> _Data for this task_
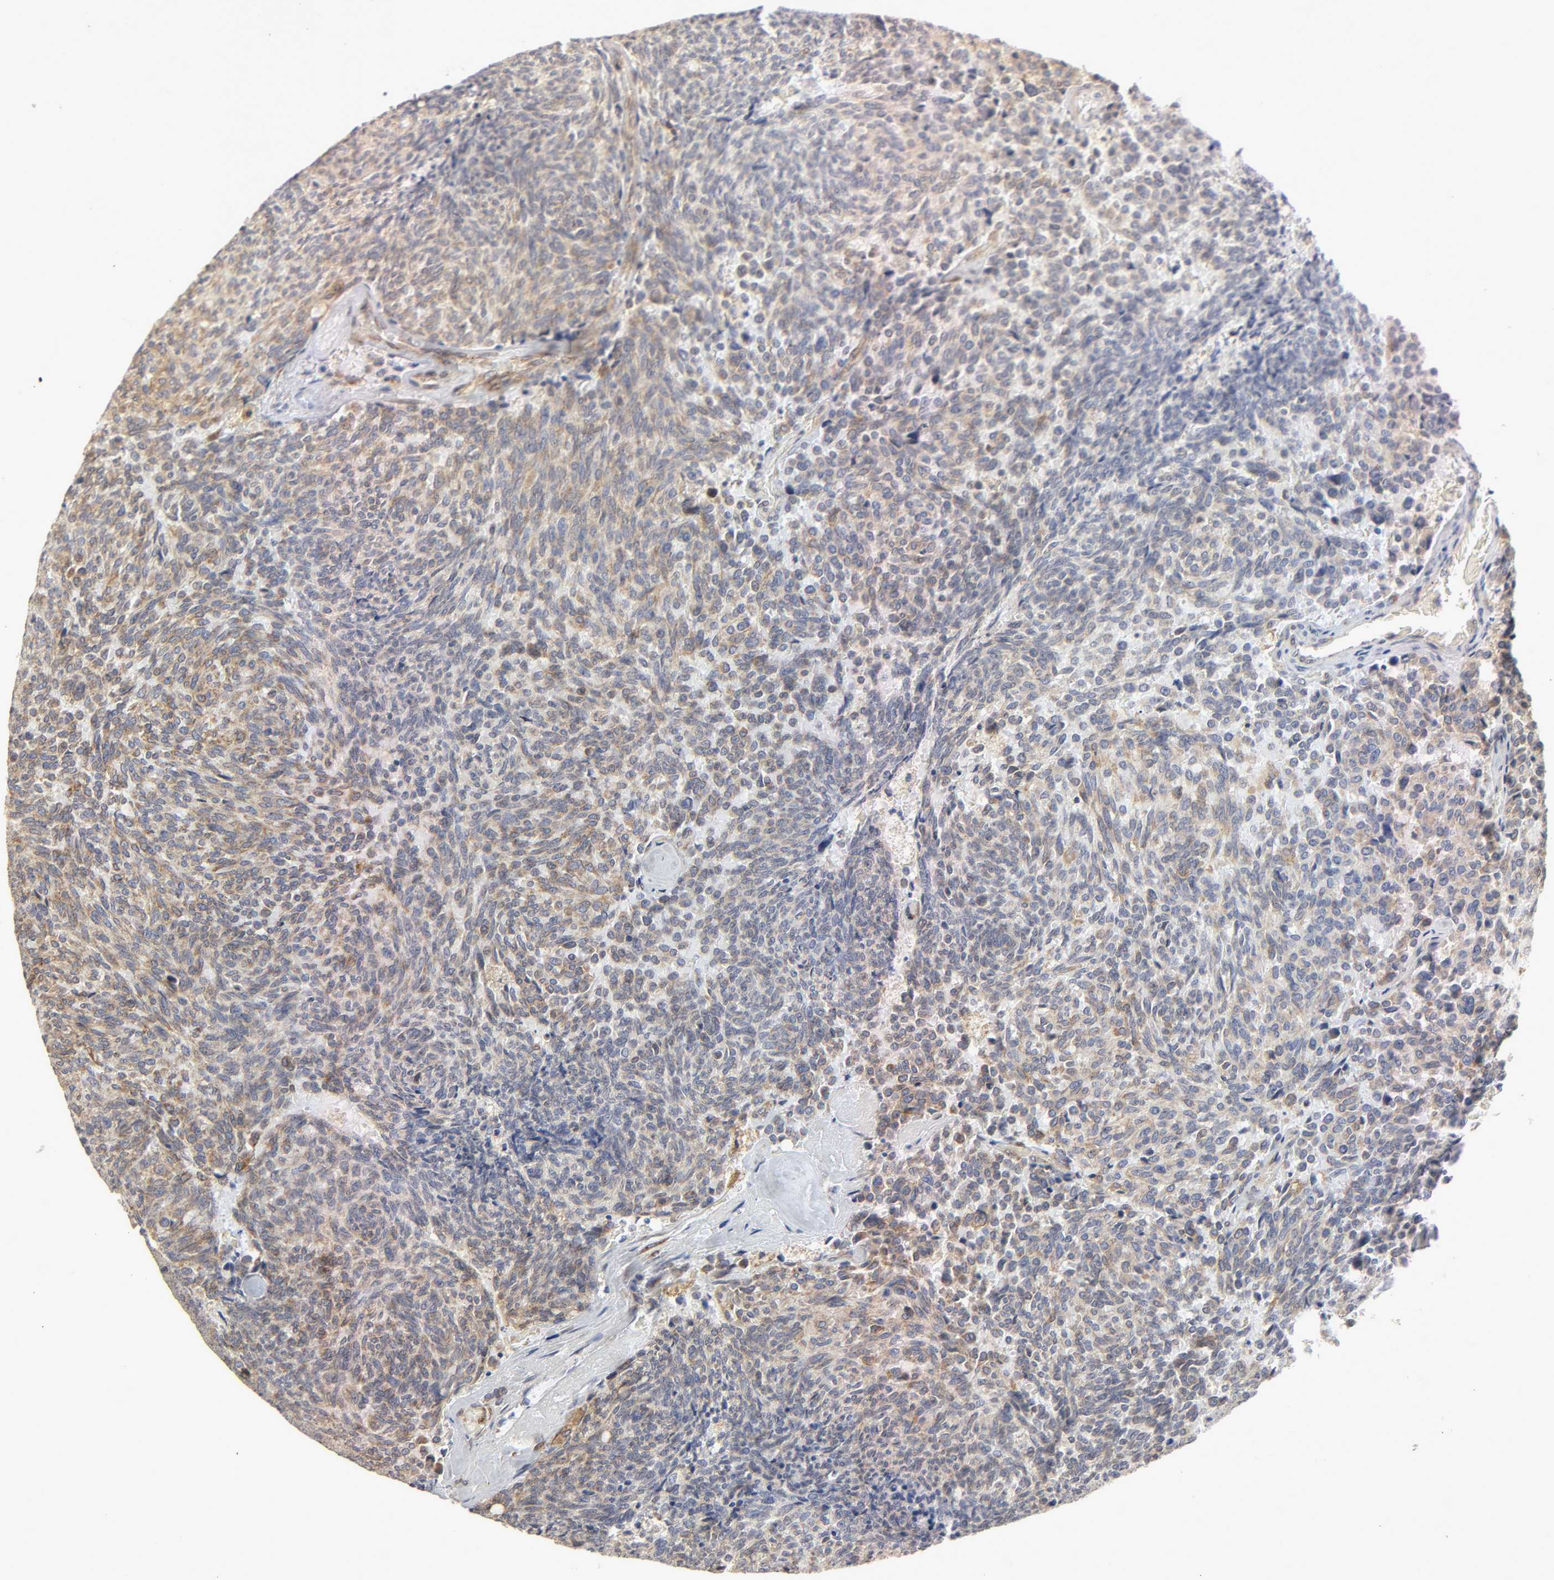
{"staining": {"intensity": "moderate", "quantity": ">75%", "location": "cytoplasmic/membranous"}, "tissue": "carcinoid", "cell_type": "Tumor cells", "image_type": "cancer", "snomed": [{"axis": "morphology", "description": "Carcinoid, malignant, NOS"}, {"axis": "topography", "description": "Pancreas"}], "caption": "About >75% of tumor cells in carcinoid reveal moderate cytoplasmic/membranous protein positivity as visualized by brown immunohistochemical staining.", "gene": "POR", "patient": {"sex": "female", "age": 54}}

---

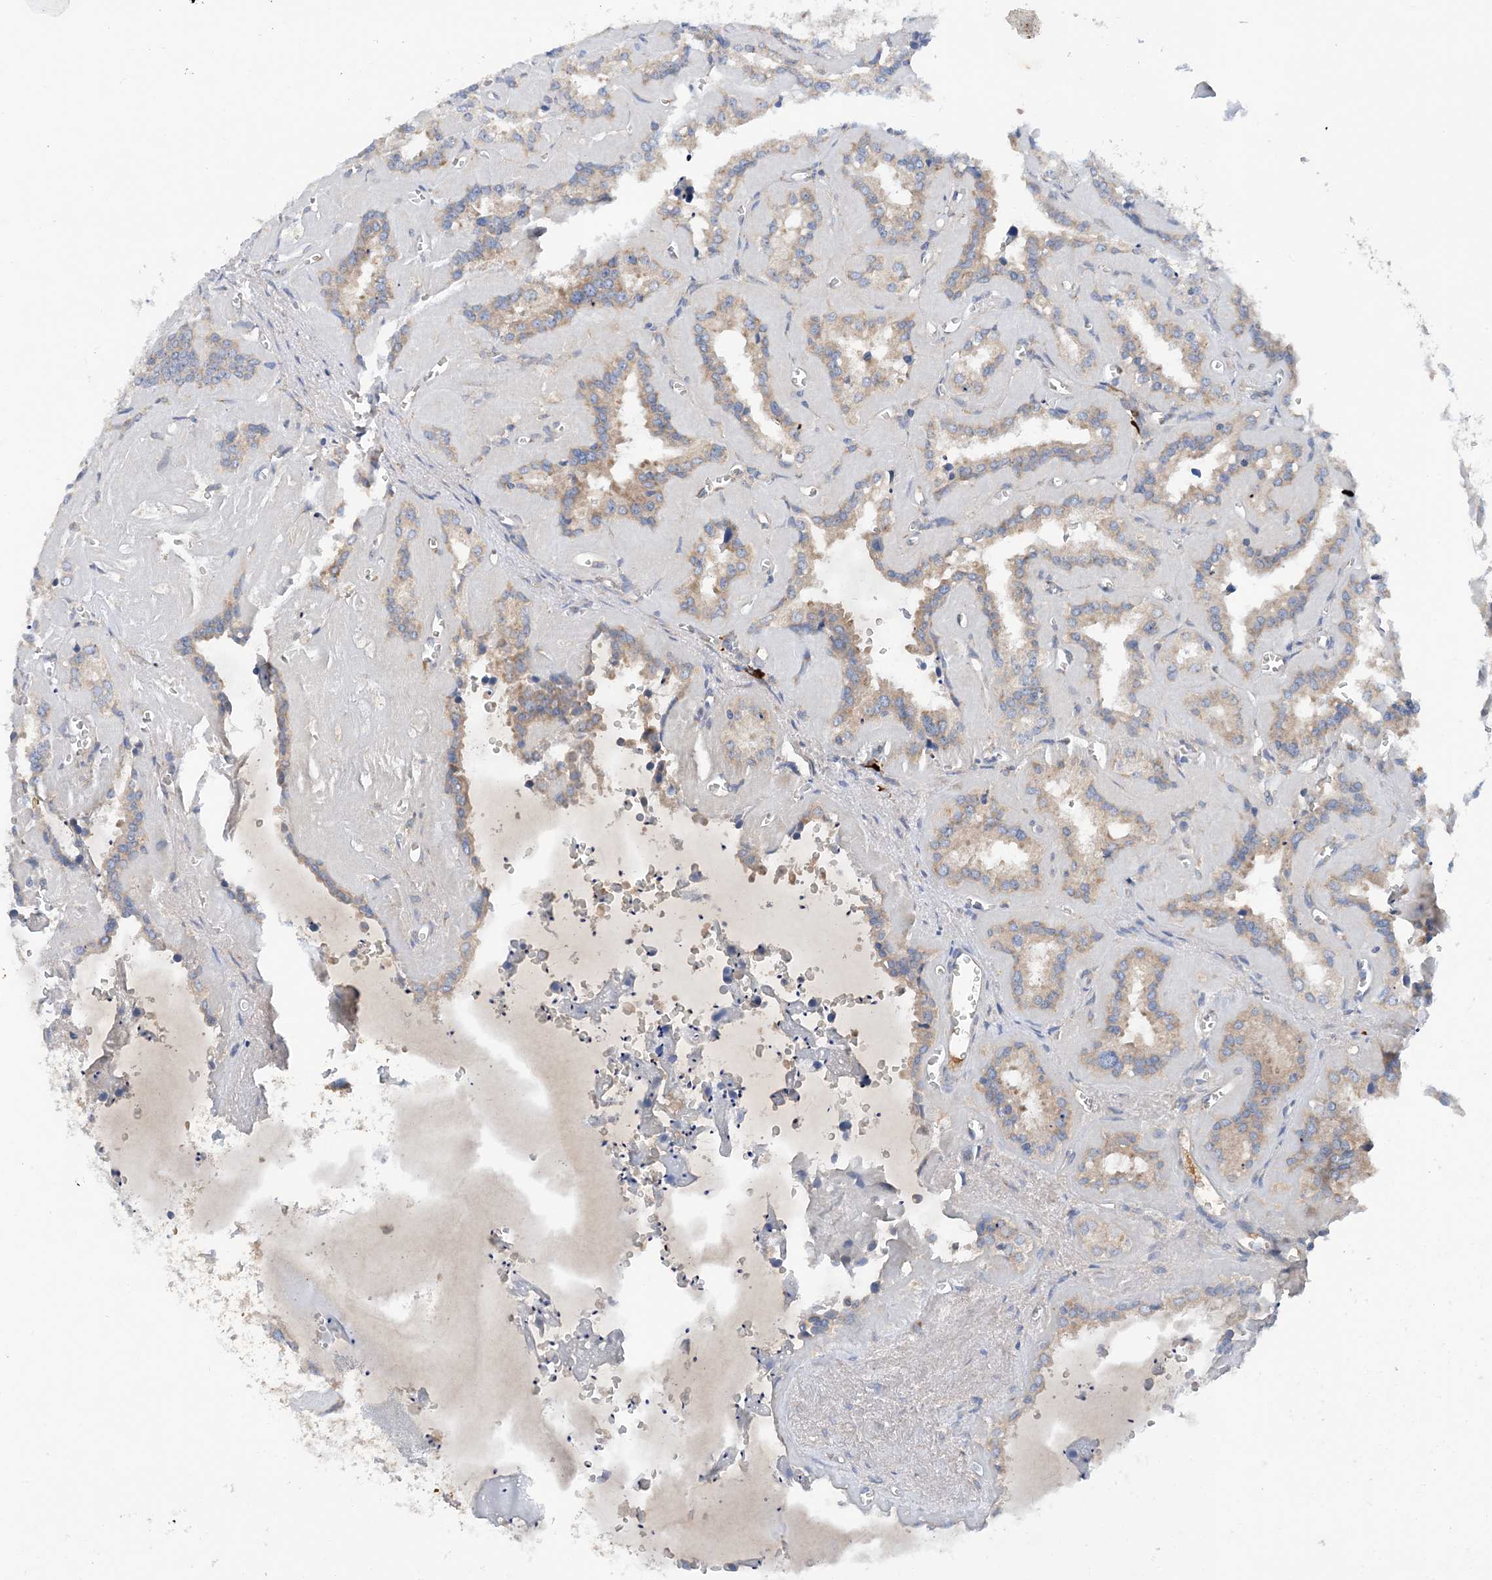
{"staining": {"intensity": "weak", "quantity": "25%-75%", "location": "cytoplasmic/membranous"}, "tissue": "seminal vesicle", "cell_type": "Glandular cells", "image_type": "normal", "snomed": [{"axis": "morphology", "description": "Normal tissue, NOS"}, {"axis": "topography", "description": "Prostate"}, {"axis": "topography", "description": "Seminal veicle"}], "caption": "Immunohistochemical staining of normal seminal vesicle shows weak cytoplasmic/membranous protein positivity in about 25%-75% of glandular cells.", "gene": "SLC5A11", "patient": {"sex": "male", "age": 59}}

...

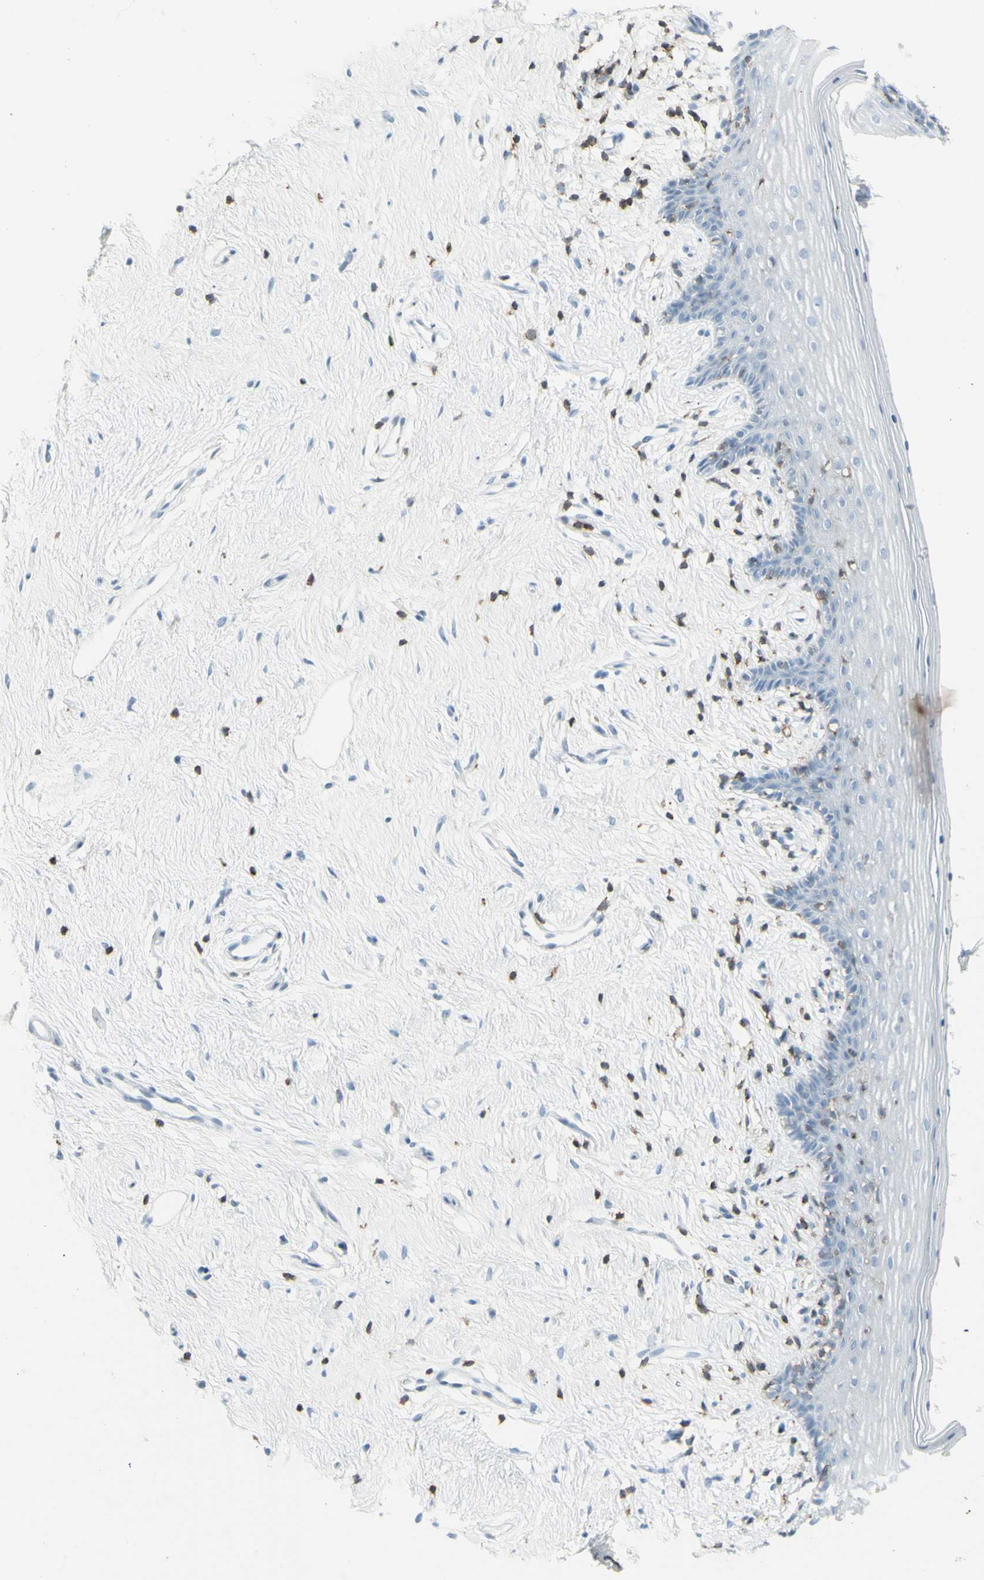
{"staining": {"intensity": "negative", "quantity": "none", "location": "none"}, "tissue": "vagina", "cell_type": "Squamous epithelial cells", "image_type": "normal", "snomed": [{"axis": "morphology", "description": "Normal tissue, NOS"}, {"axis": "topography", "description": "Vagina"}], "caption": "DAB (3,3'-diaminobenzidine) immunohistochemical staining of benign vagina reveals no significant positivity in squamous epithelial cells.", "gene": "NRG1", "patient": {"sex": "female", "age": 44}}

> _About this exercise_
Copy out each line of the data that has the word "cytoplasmic" in it.

> _Your response_
{"staining": {"intensity": "moderate", "quantity": ">75%", "location": "cytoplasmic/membranous"}, "tissue": "carcinoid", "cell_type": "Tumor cells", "image_type": "cancer", "snomed": [{"axis": "morphology", "description": "Carcinoid, malignant, NOS"}, {"axis": "topography", "description": "Pancreas"}], "caption": "About >75% of tumor cells in carcinoid reveal moderate cytoplasmic/membranous protein positivity as visualized by brown immunohistochemical staining.", "gene": "POR", "patient": {"sex": "female", "age": 54}}
{"staining": {"intensity": "weak", "quantity": "25%-75%", "location": "cytoplasmic/membranous"}, "tissue": "seminal vesicle", "cell_type": "Glandular cells", "image_type": "normal", "snomed": [{"axis": "morphology", "description": "Normal tissue, NOS"}, {"axis": "topography", "description": "Prostate"}, {"axis": "topography", "description": "Seminal veicle"}], "caption": "Immunohistochemical staining of normal seminal vesicle shows weak cytoplasmic/membranous protein positivity in about 25%-75% of glandular cells.", "gene": "SLC5A11", "patient": {"sex": "male", "age": 59}}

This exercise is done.